SCOPE and SCION: Benchmark and Method for Ontology Induction and Fusion from Text
Abstract
Ontologies (schemas) are a key bottleneck for schema-grounded information extraction and knowledge graph construction, yet manual ontology engineering is expensive and schemas quickly fragment or drift across domains. We introduce SCOPE (Schema Construction and Ontology Induction Pipeline Evaluation), a benchmark for train-only ontology/schema induction and optional ontology fusion directly from raw corpora. SCOPE normalizes 24 public IE sources (15 RE + 9 EE; zh/en) into machine-readable gold schema graphs and provides train-only induction corpora through a standardized text corpus release.
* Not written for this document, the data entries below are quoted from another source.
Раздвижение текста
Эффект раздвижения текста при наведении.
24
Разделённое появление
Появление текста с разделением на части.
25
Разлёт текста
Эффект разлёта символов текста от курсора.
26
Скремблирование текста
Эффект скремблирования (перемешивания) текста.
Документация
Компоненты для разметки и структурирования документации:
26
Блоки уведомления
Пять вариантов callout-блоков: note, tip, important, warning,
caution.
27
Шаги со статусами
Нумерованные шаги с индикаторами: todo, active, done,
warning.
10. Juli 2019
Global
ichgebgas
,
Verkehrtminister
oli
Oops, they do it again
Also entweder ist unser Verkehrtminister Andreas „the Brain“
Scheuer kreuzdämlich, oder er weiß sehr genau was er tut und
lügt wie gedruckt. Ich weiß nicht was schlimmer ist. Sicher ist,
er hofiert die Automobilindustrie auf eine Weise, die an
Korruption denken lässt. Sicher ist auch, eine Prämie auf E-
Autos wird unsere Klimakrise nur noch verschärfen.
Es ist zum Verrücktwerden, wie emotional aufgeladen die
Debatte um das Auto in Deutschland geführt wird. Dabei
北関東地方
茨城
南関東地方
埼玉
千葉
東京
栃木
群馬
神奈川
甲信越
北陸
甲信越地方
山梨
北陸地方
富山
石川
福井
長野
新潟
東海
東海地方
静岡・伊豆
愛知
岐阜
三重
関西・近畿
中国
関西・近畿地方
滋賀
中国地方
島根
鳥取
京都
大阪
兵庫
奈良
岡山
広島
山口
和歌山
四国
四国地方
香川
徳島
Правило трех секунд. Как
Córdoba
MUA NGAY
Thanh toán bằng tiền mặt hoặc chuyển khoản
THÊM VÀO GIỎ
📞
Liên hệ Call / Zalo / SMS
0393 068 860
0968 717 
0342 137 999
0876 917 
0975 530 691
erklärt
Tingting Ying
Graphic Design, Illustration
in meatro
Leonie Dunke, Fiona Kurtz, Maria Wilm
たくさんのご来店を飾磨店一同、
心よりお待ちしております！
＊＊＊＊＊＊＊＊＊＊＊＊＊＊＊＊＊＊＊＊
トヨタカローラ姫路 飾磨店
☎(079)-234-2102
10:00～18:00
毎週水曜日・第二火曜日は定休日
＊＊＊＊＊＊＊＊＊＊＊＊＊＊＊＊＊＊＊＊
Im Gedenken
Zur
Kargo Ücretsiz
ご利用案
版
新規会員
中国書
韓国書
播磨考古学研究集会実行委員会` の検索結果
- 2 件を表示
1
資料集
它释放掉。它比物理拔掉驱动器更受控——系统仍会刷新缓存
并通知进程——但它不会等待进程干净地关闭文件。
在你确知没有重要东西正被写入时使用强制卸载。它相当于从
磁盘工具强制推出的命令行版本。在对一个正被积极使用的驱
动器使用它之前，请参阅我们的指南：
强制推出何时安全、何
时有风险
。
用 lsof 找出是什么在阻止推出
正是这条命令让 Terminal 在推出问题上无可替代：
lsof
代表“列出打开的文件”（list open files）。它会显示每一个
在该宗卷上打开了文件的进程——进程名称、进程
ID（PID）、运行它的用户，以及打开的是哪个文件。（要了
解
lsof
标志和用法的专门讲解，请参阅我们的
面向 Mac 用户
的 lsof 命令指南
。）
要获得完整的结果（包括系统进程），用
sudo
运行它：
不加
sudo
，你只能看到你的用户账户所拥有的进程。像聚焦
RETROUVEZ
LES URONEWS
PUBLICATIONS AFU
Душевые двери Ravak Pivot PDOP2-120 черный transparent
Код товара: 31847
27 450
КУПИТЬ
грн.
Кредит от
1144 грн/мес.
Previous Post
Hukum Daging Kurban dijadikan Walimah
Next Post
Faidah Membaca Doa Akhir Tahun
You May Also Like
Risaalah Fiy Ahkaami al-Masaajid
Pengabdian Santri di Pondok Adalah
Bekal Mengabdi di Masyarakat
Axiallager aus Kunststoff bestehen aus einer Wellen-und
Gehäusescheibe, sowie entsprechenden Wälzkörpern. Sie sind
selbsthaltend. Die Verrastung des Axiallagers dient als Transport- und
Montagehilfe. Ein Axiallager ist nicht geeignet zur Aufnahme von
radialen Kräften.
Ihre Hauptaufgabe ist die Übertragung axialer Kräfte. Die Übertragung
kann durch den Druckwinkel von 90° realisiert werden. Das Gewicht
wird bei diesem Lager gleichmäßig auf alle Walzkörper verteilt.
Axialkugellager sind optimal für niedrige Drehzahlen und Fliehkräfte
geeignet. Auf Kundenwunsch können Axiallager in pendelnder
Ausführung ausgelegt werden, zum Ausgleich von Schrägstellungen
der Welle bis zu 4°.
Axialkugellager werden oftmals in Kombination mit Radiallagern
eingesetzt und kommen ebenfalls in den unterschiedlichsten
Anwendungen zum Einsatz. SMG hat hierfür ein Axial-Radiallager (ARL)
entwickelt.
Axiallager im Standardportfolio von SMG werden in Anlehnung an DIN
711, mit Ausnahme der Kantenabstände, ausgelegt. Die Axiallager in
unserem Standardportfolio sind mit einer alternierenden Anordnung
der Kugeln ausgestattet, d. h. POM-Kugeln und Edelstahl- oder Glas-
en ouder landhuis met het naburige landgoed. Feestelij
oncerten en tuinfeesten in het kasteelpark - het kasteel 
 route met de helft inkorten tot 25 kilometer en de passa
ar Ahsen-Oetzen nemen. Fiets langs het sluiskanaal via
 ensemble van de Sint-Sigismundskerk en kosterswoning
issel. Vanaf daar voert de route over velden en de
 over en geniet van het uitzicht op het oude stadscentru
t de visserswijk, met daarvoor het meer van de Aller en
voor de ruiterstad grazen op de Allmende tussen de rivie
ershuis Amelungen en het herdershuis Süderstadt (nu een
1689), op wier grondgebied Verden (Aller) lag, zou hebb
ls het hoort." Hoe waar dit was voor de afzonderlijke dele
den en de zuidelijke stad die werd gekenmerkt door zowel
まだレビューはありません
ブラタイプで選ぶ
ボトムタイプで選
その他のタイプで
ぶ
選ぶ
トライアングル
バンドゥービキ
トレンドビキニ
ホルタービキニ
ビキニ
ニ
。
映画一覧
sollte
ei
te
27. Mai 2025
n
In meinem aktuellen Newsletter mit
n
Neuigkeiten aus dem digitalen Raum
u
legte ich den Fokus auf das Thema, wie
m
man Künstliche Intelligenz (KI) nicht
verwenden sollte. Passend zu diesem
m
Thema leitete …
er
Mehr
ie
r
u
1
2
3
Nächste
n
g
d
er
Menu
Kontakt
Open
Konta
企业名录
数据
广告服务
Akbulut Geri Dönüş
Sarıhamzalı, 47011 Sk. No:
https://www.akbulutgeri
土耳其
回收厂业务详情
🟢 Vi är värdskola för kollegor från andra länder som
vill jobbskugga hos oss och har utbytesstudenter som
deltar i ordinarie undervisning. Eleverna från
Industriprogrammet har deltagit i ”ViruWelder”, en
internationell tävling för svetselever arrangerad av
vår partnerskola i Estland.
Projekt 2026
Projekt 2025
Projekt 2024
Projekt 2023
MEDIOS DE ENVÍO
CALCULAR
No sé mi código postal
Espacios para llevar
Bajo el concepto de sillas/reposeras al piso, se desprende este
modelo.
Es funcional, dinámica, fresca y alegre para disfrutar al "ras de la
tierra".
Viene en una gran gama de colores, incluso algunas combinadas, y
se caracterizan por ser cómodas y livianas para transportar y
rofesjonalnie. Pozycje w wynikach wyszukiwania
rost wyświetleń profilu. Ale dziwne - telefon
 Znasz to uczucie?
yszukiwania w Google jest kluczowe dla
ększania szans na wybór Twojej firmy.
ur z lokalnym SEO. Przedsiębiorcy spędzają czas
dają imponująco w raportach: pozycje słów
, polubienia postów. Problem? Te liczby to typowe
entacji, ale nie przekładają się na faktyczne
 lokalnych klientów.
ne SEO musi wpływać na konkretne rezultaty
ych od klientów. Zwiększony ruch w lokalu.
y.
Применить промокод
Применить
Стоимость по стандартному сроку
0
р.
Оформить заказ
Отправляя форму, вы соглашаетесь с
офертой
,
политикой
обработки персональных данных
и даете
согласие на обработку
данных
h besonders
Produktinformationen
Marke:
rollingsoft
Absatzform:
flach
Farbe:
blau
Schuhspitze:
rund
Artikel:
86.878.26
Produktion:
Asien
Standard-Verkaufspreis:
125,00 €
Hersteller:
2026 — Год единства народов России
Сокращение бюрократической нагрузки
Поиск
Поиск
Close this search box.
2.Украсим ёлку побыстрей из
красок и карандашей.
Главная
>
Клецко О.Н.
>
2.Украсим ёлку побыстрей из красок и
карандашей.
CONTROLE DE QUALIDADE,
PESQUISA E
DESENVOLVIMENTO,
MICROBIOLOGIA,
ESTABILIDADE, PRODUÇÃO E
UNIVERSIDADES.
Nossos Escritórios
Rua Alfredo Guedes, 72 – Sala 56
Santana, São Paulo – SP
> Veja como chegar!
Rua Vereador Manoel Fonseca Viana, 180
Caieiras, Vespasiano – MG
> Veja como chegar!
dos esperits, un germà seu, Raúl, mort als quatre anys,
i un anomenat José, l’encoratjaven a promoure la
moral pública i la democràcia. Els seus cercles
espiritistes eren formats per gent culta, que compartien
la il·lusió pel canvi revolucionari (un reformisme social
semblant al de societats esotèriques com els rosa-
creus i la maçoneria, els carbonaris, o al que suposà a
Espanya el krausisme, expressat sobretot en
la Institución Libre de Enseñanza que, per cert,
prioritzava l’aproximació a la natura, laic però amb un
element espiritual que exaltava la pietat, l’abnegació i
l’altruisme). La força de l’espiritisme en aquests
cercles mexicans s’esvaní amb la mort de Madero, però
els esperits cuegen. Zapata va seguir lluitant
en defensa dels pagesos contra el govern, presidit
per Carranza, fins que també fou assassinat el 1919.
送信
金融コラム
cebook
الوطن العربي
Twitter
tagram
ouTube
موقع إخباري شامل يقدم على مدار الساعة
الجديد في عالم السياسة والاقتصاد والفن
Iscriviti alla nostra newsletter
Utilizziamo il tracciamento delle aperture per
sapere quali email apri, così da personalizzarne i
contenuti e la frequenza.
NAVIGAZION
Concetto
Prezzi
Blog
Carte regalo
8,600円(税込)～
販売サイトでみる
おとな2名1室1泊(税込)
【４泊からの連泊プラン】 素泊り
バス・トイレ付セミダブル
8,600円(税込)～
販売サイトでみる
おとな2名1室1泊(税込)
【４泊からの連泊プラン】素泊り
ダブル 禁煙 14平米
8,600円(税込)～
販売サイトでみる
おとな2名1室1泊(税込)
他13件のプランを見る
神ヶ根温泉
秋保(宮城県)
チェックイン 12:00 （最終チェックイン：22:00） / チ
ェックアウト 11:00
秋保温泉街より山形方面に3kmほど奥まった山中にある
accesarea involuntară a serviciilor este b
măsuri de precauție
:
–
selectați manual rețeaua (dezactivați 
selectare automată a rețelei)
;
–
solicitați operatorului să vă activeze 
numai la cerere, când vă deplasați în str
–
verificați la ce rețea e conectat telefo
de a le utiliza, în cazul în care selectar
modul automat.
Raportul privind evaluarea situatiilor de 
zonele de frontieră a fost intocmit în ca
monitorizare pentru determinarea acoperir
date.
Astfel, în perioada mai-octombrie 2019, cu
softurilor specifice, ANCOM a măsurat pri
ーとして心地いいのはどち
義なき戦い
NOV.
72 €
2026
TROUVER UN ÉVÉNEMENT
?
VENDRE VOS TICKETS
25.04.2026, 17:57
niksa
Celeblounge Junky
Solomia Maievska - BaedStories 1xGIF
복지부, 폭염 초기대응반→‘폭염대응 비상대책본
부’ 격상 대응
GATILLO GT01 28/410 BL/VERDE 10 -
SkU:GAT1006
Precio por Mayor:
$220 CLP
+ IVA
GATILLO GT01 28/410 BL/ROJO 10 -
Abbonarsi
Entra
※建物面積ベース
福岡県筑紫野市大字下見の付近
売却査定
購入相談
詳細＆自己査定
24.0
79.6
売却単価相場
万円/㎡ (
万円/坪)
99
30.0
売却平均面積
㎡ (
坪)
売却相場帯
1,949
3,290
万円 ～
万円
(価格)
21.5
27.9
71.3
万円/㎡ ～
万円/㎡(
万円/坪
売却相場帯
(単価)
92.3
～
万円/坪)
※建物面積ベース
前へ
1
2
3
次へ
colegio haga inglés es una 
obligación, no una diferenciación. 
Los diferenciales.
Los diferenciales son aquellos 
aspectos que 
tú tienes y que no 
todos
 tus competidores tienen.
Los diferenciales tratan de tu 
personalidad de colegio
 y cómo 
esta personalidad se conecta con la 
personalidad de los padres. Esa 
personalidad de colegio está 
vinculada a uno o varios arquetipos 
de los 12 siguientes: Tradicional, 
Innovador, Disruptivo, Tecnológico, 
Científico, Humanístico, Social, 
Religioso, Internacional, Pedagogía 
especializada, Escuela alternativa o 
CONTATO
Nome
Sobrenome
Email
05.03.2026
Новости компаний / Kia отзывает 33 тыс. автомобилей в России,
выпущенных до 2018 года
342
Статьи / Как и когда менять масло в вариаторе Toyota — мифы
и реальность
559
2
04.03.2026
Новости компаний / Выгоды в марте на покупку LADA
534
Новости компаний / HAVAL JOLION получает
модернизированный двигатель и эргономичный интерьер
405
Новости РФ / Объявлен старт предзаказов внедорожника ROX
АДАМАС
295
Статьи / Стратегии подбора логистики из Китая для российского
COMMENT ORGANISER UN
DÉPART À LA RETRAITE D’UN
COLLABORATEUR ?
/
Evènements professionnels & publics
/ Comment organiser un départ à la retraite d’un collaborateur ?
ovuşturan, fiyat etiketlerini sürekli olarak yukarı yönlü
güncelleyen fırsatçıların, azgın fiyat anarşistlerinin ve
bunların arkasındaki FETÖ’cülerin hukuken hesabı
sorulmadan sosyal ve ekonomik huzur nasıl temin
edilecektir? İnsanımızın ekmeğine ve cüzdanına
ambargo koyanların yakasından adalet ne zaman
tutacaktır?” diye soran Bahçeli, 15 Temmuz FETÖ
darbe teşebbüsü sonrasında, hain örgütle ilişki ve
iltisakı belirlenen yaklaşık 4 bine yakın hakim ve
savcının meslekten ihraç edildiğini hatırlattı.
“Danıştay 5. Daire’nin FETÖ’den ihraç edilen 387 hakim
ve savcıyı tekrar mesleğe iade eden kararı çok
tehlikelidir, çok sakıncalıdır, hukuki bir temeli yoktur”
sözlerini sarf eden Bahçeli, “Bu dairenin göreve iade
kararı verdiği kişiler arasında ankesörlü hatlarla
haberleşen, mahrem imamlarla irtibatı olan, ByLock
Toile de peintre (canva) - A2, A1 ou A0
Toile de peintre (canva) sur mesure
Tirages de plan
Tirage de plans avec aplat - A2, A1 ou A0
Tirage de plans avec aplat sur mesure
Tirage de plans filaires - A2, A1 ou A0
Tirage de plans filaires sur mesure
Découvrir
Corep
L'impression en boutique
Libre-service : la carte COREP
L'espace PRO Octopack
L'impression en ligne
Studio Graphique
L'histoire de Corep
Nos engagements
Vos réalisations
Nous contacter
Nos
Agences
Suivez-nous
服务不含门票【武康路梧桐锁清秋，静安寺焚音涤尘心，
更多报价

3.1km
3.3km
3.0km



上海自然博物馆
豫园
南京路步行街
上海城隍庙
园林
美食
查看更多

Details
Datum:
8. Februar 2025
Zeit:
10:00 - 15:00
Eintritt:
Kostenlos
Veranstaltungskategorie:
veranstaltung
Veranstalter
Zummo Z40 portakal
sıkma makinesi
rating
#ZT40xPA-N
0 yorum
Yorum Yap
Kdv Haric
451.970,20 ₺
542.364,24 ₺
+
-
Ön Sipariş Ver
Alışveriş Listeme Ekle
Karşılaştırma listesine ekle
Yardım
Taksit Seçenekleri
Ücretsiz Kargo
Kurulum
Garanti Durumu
We propose SCION (Structural mining and Contracted semantic Induction for Ontology constructiON and fusion), a controllable pipeline that mines a candidate space of concepts/relations/events from text, performs LLM-assisted naming/merging/filtering under a strict JSON contract with evidence pointers, and can fuse the result with a fixed base ontology package using conservative alignment with provenance tracking. On the SCOPE core suite, SCION improves ontology-level similarity over official/manual schemas, a Text2Onto-style baseline, and LLM-only induction baselines under Literal, Fuzzy, Continuous, and Graph F1. SCOPE and SCION together enable reproducible and auditable evaluation of end-to-end ontology induction and fusion.